Photographs13 views of Devils Canyon
MapTopoQuest topographic map of Devils Canyon
Above the streambed tower high, yellowish sandstone cliffs and curvy domes, formed of many thin strata. The canyon at this point has a wide, flat sandy floor with patches of pebbles, and allows easy walking throughout its whole length. From the entry point, the gorge turns through a series of wide bends, and in places has a few nice fluted water-carved terraces and rocky channels, though the first proper narrows section is not reached until after one hour's walking. Then the floor drops about 5 meters into a twisting slot, upper end of which has a large muddy pool. This slot section only lasts a few hundred meters but is quite deep and impressive - it can be entered by climbing down a wall on the right side, or bypassed by walking along the rim on either side, rejoining the main canyon downstream. The narrows have a couple of chokestones but pose no great problems.

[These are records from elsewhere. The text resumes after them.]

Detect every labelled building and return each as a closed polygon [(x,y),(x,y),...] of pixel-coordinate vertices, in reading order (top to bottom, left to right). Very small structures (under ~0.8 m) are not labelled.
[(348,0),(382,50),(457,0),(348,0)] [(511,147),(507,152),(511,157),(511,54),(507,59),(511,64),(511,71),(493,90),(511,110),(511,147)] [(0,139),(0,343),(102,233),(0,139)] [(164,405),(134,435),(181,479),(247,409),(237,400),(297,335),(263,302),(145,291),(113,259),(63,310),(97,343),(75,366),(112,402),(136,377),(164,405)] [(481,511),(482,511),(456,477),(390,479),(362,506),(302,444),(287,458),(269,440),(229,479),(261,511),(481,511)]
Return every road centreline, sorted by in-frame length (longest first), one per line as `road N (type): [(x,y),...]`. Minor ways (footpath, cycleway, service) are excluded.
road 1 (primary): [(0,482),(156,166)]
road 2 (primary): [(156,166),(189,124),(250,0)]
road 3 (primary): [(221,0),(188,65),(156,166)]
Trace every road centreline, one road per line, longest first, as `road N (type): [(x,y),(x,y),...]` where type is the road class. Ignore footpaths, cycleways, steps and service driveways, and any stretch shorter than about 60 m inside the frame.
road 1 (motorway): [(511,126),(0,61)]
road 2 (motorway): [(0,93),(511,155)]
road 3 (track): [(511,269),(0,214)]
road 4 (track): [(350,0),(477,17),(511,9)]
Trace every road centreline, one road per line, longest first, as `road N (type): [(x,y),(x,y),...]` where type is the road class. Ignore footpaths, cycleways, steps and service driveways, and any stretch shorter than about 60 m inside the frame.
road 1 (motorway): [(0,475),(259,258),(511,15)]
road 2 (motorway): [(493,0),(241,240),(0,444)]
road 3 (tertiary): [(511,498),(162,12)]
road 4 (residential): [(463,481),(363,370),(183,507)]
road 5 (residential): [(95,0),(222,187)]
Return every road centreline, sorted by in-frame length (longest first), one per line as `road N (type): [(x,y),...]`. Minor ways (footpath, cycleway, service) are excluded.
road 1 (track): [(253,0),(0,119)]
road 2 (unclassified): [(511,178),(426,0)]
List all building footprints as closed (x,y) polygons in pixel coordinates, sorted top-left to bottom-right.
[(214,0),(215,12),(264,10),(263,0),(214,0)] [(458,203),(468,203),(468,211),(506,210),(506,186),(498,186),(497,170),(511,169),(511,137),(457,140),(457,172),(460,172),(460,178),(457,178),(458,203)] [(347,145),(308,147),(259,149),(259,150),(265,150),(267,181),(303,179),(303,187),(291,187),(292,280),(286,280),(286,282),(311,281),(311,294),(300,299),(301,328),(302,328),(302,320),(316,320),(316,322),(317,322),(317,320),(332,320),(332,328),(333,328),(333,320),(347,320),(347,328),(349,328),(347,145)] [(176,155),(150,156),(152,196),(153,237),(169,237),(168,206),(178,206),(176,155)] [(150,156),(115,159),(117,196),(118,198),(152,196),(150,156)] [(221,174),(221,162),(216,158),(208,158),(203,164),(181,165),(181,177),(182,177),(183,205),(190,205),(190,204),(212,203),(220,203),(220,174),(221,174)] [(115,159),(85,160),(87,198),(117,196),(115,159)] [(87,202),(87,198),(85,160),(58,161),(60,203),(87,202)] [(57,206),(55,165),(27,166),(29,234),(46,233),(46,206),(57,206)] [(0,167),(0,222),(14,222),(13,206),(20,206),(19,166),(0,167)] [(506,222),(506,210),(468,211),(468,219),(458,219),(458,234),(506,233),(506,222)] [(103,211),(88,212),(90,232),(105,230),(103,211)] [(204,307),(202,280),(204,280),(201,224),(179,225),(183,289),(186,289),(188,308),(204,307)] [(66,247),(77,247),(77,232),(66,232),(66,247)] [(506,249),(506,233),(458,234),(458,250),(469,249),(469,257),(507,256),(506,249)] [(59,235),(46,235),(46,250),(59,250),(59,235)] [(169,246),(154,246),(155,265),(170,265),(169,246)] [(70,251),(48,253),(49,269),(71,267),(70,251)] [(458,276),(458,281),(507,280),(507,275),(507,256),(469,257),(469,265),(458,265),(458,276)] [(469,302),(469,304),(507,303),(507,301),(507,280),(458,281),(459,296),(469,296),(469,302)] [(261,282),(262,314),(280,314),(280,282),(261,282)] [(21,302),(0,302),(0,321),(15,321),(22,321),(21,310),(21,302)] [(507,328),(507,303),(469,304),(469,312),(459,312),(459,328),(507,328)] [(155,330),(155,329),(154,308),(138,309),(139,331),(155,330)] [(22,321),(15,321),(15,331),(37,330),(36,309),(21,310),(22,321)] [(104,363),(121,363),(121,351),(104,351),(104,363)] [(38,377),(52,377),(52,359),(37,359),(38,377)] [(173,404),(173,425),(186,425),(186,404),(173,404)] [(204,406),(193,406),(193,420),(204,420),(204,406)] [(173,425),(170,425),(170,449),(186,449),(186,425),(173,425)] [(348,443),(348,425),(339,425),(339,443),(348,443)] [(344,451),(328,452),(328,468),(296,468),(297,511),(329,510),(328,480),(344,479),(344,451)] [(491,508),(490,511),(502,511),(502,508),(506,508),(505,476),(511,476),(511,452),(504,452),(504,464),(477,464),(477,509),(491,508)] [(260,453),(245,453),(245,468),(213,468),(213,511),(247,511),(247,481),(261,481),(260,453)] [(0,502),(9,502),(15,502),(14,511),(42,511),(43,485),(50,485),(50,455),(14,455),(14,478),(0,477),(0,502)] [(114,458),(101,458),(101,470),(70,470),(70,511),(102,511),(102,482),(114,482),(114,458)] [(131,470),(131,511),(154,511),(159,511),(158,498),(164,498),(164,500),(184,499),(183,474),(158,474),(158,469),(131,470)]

This slot section ends suddenly at a 90° turn north, and for the next few miles Devils Canyon stays several meters wide, sometimes forming a sheer walled passage but mostly with sloping walls. The cliffs are always colorful, rising to heights of 800 feet in a series of vertical walls, strata and benches. Just out of sight to the north, but within earshot, interstate 70 passes by, close enough in a few places to allow views right down into the gorge.
The canyon has one big pothole and a few other smaller pools, nothing that hinders progress. The yellowish Coconino cliffs are crossed occasional deep red bands, and red becomes the dominant colour when the streambed enters the underlying Kayenta layer after a few miles. Although the main canyon seems to have no more significant narrows it does have many side canyons up to one mile long which do have long slot-like passages - all rather shallow, they nevertheless are quite intriguing and present a variety of pretty textures, colours and rock structures. A few are exceedingly narrow, some have watery potholes, others are long and flat with occasional pour-offs, and all cut through narrow, often angled strata, quite like the rocks in nearby Crawford Draw
. Three of the best are as follows:
- The first significant tributary downstream of the entrance point on the south side of the canyon, not far beyond a summit at 7,154 feet (on the north side). It takes a little while to become narrow but then has some nice passages.
- A side ravine that joins the middle of the main narrows of Devils Canyon from the south; a curvy passage with an unusual, knobbly texture at first, this soon becomes quite a lengthy slot canyon.
- The longest tributary - a branched slot that joins Devils Canyon due southeast of a point marked WC 6,722 feet on the topographic map. This is quite narrow with graceful curved rock walls and although easy exploration ends below a pour off, there will probably be more slot canyons above.